Enough people asked me about Medvi, thought I'd share some stuff that I think is missing from the main narrative. Not mentioned in the article was there was a 2-3 year period where the FDA declared a shortage of weight loss drugs and compounded GLP1's were a DTC marketers dream -> unprecedented demand for a product where the alternative cost $1000-1500, was unavailable and you could sell the exact same chemical for $250. Most digital health companies were trying to build some lifetime value around the care model/patient experience to capture more margin & build equity value. A pure marketing-focused firm with no board or clinical team could move much faster. IE Medvi optimized for profits vs long term equity value - which basically worked Now, compounding is more highly regulated (new rules coming down this month) and the branded prices coming down to the $200-range, the arbitrage has been eroded. Medvi today has an issue - the company made $400m last year but the "special sauce" of being able to sell a highly discounted product has been diminished. By definition his CAC will be higher and Medvi already has thin margins. The founder probably wants some credit and releasing his numbers at the peak. He's now known as the "first vibe-coded" billionaire which is monetizable - I am sure he will leverage for new deals, financing, etc...

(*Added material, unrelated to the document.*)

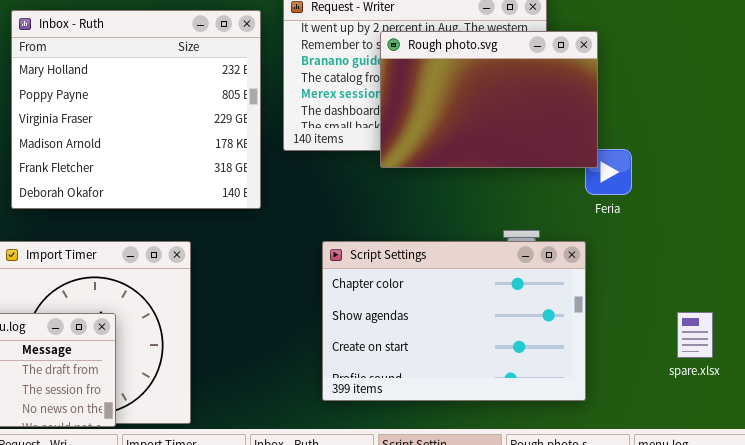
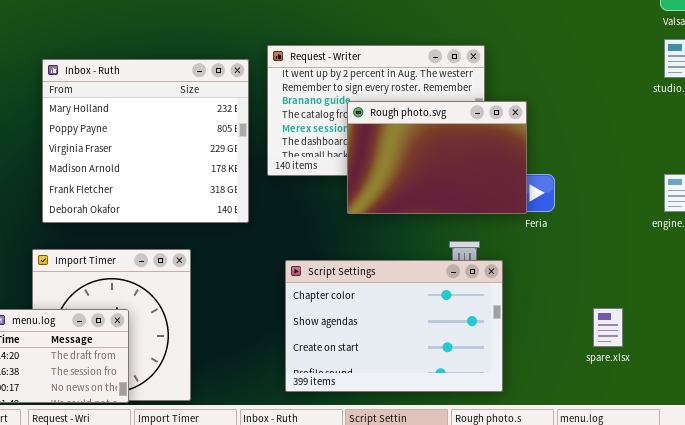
Rough photo.svg: [380,31,598,168] -> [347,101,527,214], moved
Script Settings: [322,241,586,401] -> [285,260,503,392], moved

I wonder if they will go after him for deceptive marketing tactics like setting up fake Dr profiles, or use ai generated before and after photos. 🥱
Guy Friedman you forgot to add But this is not just a story about innovation. It is also a story about what happens when scale outruns accountability. Impersonating a doctor and creating fake doctor profiles to advertise and sponsor your company that sells compounded medical drugs is highly illegal. Full stop. Gallagher allegedly created more than 800 Facebook accounts posing as doctors to promote these products. That is not clever growth. That is fraud-adjacent behavior in a heavily regulated medical context. And the surrounding record makes the picture even worse. Medvi received FDA Warning Letter #721455 in February 2026 for misbranding violations. Its clinician network, OpenLoop, suffered a data breach in January 2026 that exposed 1.6 million patient records. Futurism reported the company used AI-generated deepfake before-and-after images in its marketing. A class action lawsuit was filed in Delaware in November 2025. So yes, this may look like the arrival of the AI-powered one-person unicorn. It also looks like a case study in what happens when synthetic media, regulatory arbitrage, and automated distribution move faster than ethics, compliance, and patient safety.
Short version: first street corner drug dealer to make $B off a website. Appreciate the analysis.

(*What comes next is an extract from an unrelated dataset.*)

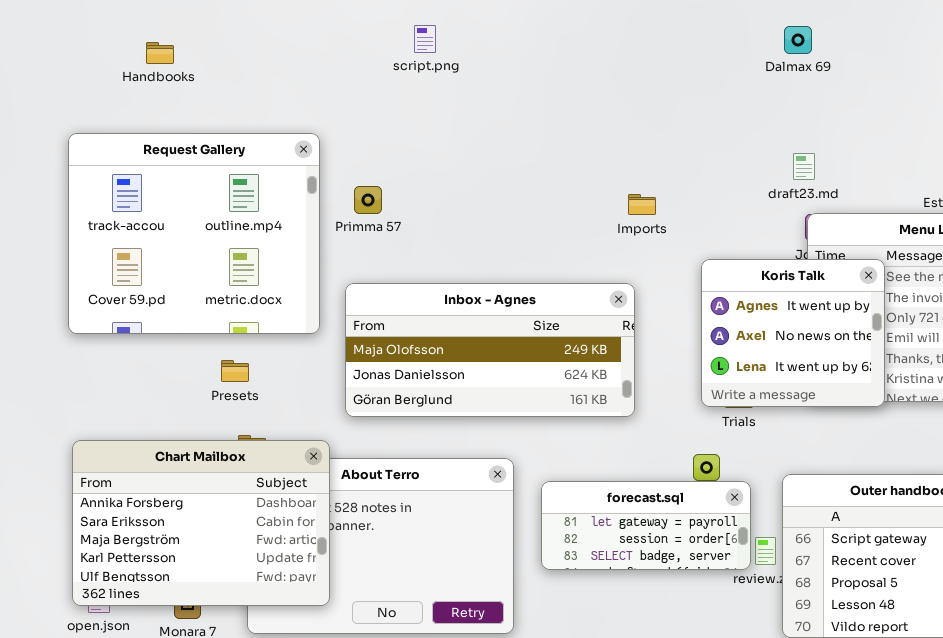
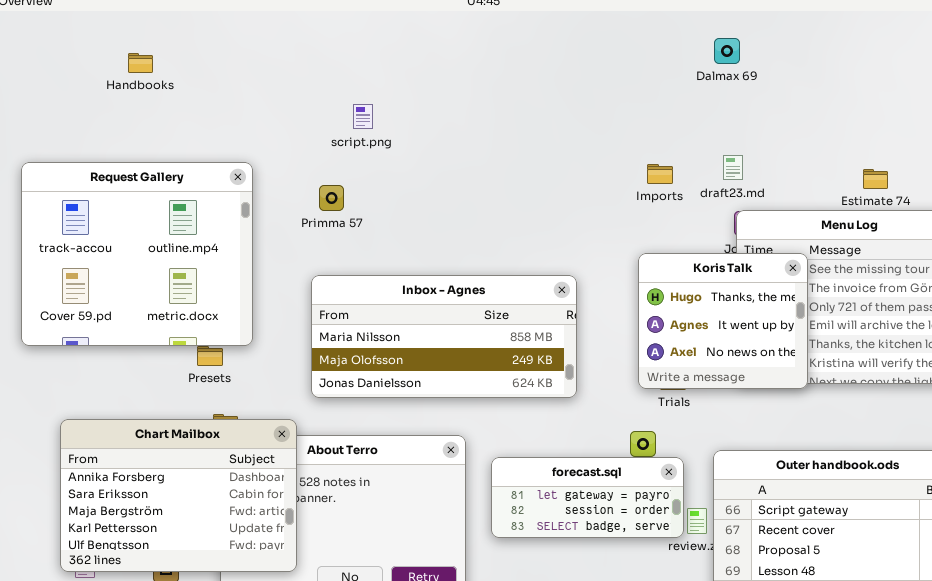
script.png: [414,25,436,53] -> [353,104,373,129], moved
Request Gallery: [68,133,320,334] -> [21,162,253,346], moved
Imports: [628,194,656,215] -> [647,164,673,184], moved
Koris Talk: [701,259,885,407] -> [638,253,808,389], scrolled up 1 row
Inbox - Agnes: [345,283,635,417] -> [311,275,577,398], scrolled up 1 row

It feels like every few years there are these windfall opportunities in HC. Curative made a billion plus (I believe) on COVID tests for instance. And then the bottom drops out of the market. An interesting trend I haven’t seen in many other industries.
This is a great summary and signal.
NYT showing once again who it works for
Smart take
Well said. Fully agree!
Strong take from an expert in the space. One more I'd add, the "one employee" headline is attractive for clicks but there's a whole lot under the hood here in terms of outsourcing jobs to third parties. And I find the distinction between contractor + FTE quite arbitrary. e.g. 7 full time account managers, whether they are contractors or FTEs, is a customer success team.